A Common Nazi

Background 1: This is adapted from an AP European History course and that should explain why Russia and Germany do not act like they do in APH.

Background2: This takes place in a timeless limbo land of anthropomorphic countries, where each epoch and leader has its own avatar. This Germany is actually Hitler's ditto, and Russia is Stalin's.

[Enter Russia, walking down the street; he stops by to sniff a flower while ignoring a sign that reads "Keep off grass"]

Germany- Halt! Auf meine grass! Das ist verboten!

Russia- Ah! The bloody assassin of the workers I presume?

Germany- [Looks up] Ve are not communiste über here. Dist ist meine!

Russia- Silly fascist-pig, land is for communists! You ever hear about my exploits in the Ukraine?

Germany- Oh no. Who hast not heard of your blunder?

Russia- Blunder? I managed to kill more kulaks than you'd ever kill!

Germany- Oh, AS IF! Have you seen my concentration camps? TOP OF THE LINE! Don't be such a pompous commie.

Russia- Pompous commie? Your death camps do not compare to the horrible cruel evil! Things I have done! Slaughter of innocents, killing of my rivals! I bathe in their blood…very good for the scalp.

Germany- Well, you were always second place anyway. I nearly wiped out a whole race while conquering a good portion of Europe, and not only that! I have written a book and have had a play written about me. A PLAY! SO SUCK IT, RUE-SSIA!

Russia- [Enraged] A play?! It's a girly play sung by a bi-curious man! And I have written better things than 'your struggle'. That thing is EVERYONE'S struggle! My Five-Year Plan kicks your Final Solutions posterior!

Germany- *cough* you're bi-curious *cough*

Russia – What? What was that?

Germany - Nothing! But anyways, my final solution had to be done to get rid of oily grimy Slavs such as yourself. You stink up my air with sausage grease mustache.

Russia - My 'stashe? Look at yours? You cannot even manage to have yours grow past your lips. Not even! I can grow a full, beautiful, and sexy beard!

Germany- Well, what I lack in facial hair I make up for with compelling rhetoric and Michelangelo-like painting ability!

Russia – You are as much a painter as the French are winners. Any one of my spies could paint you under the table any day.

Germany- As if they could capture my Aryan beauty. Of course, you wouldn't know anything about beauty considering you were bred from a stray cat.

Russia – At least MY mother was not a Jew like your Grandmomma!

Germany – Hey, hey! Woah, uncalled for! That's all conspiracy theories!

Russia – It's not conspiracy in the CCCP! Here it is propaganda which is as good as the truth!

Germany – Well, you know what? This is the Fatherland, so I wear the pants in this relationship.

Russia - …[pauses]

Germany – Well, do you have a comeback?

Russia – [Makes a finger mustache]…I'm stallin'( or Rushin')

Germany – [Face palm] You're not that bright, are you?

Russia – I'm as bright as the steel my name implies!

Germany – Pig iron? That's not bright at all!

Russia – Hey, it's better than your cheap ugly paintings.

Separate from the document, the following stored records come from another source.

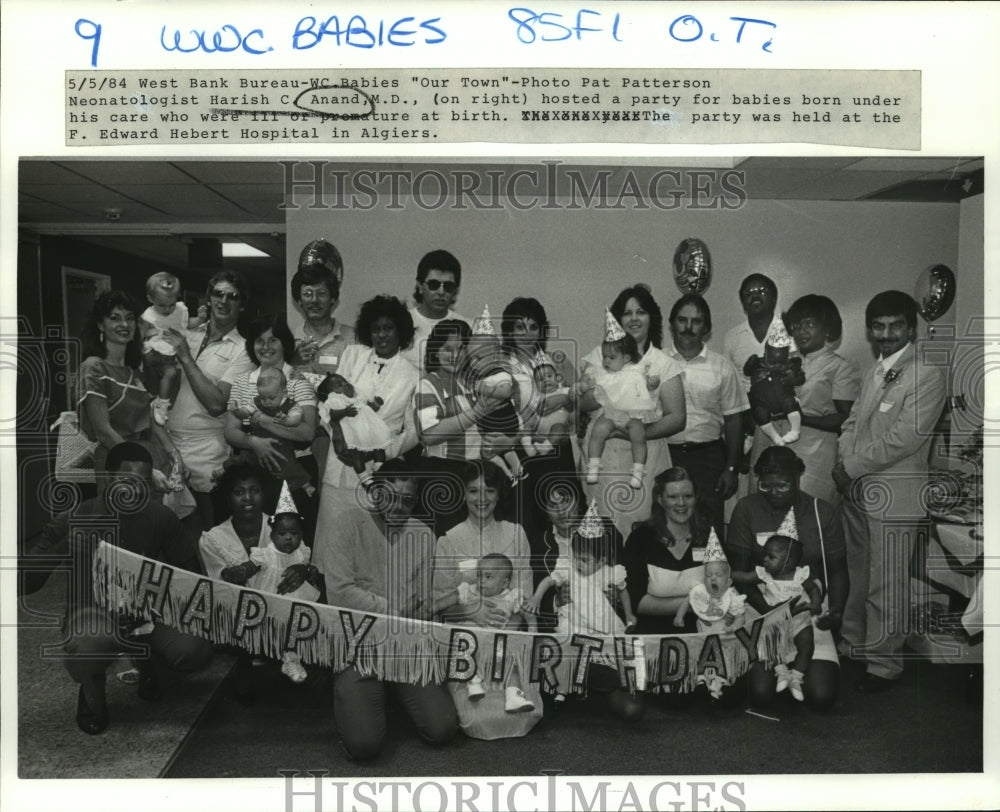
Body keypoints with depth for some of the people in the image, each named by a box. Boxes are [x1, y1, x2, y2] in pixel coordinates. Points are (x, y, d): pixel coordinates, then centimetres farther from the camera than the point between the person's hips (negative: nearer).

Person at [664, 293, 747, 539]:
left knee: (711, 529, 0)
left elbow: (733, 419, 7)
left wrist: (732, 468, 3)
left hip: (708, 456, 0)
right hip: (665, 454, 0)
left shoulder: (722, 367, 5)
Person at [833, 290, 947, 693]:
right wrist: (844, 460, -3)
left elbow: (906, 437, -18)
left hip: (894, 496, -7)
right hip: (857, 491, 7)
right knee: (857, 579, 18)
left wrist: (852, 466, -13)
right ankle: (852, 645, 32)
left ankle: (884, 664, 14)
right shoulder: (873, 373, 15)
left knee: (886, 588, 1)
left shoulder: (928, 375, -11)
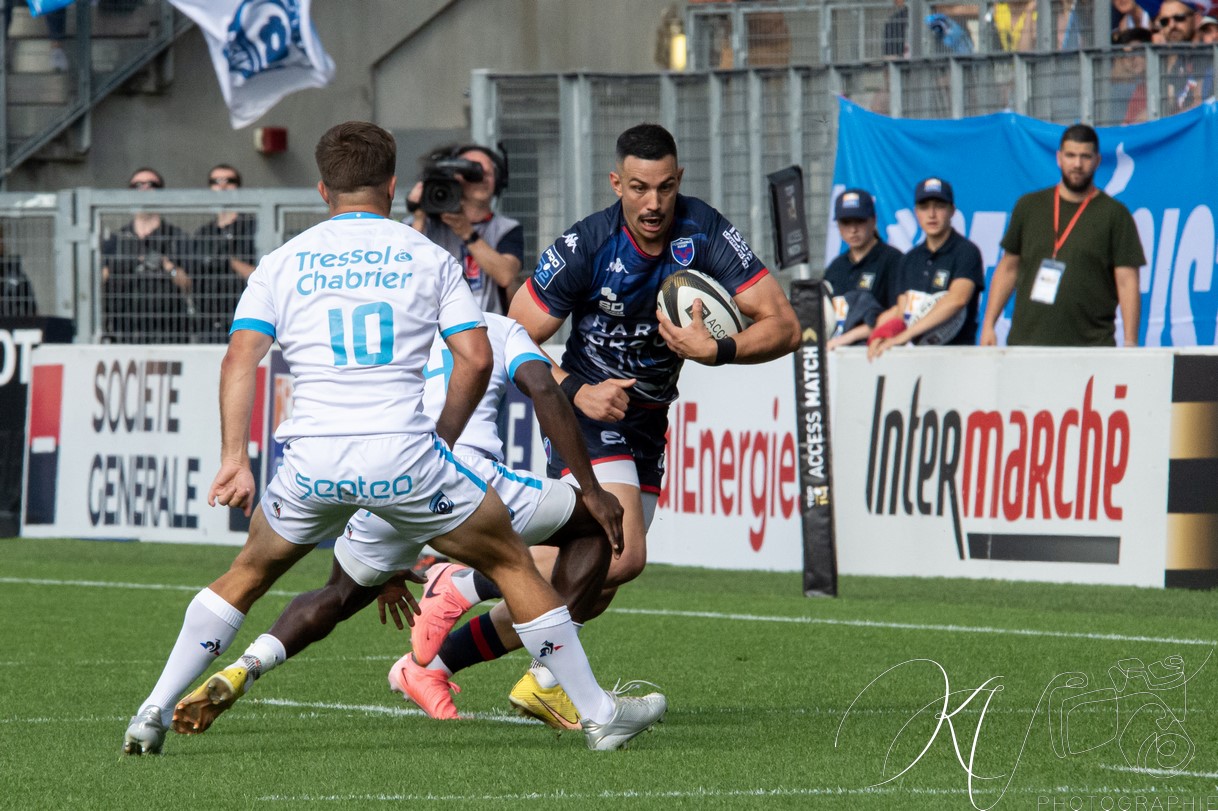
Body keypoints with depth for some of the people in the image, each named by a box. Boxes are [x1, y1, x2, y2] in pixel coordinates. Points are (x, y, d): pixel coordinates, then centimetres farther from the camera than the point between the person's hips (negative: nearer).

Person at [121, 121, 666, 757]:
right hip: (402, 455, -2)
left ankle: (153, 714, 17)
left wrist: (234, 459, -2)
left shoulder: (283, 262, 12)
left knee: (246, 578, 25)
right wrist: (442, 438, 14)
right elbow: (475, 358, 3)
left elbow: (240, 357, 1)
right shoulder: (427, 257, 10)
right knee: (512, 564, 15)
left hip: (312, 460, 2)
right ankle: (598, 714, 16)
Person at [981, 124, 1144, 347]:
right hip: (1026, 341, 3)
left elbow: (1127, 282, -1)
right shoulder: (1029, 206, 13)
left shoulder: (1115, 215, 3)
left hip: (1090, 344, -3)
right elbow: (1008, 267, 18)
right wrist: (988, 325, 11)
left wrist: (1130, 343, -9)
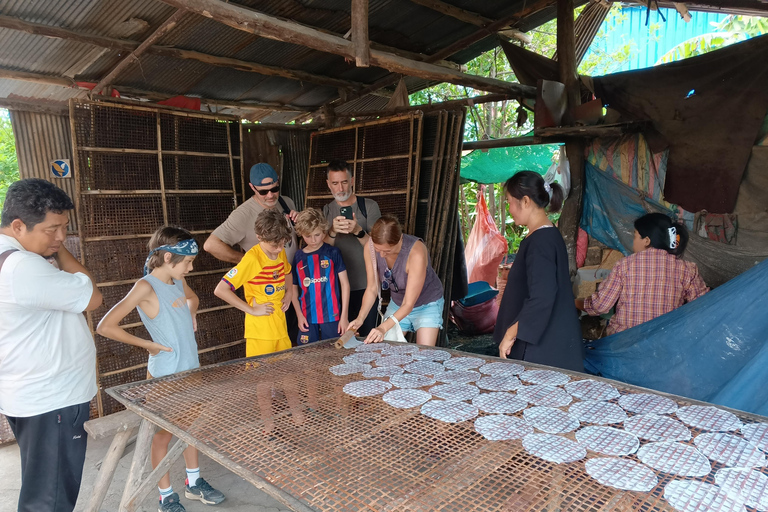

Germany – You're not an artist. You wouldn't understand…[sniff, sob]

Russia – Remember when we used to understand? Like that Non-Aggression Pact! Wewere both so pissed, that we came together for one beautiful night.

Germany – Hey! That was once and there was nasty Russian vodka involved!

Russia – Hey, at least it wasn't Polish Vodka.

Germany – True. That's just our little secret, right?

Russia – Uh yeah…sure…so [awkward pause in conversation]…uhhhh

Germany – Well, I think I hear your troops approaching Berlin.

Russia – Oh yeah. I did tell them to get their before those American swine [breaks off mid-word]…I mean allies got here.

Germany – Yeah, I promised I'd go marry Eva, ugh [shudders]

Russia – Are you crazy?! That's like suicide [revises thought]… I mean, uhh, fun [;D]

Germany – You have no idea…

Russia – Aw, I love you man. Even though we're completely opposite on the political spectrum, we're like Tom and Jerry: good friends in another life, sworn enemies here.

Germany – Yeah, some might see that as hypocritical, but you know what I always say!

Germany and Russia – At least we're not anarchist groups supported by the government!**

AN:

-This is a collaboration of Moogle from Cyrodiil and Dark Nothing, who was not an official member of Fanfiction dot net. Now she is and she is called Eyriann (Yes, like the blonde-haired blue-eyed people) . And it makes sense, because I am the Commie and she is the Springtime for Germany kid. And I know, I know it loses something when it's not performed by two girls with a fake Russian and German accents respectively, but just imagine the real thing and it'll seem better.

-Oh, and this was A+ material for bringing real facts and humor into the atrocities of these two political figures.

**The murder of Franz Ferdinand was done by an operative of the Black Hand, an anarchist group in Serbia. The Serbian government paid for it.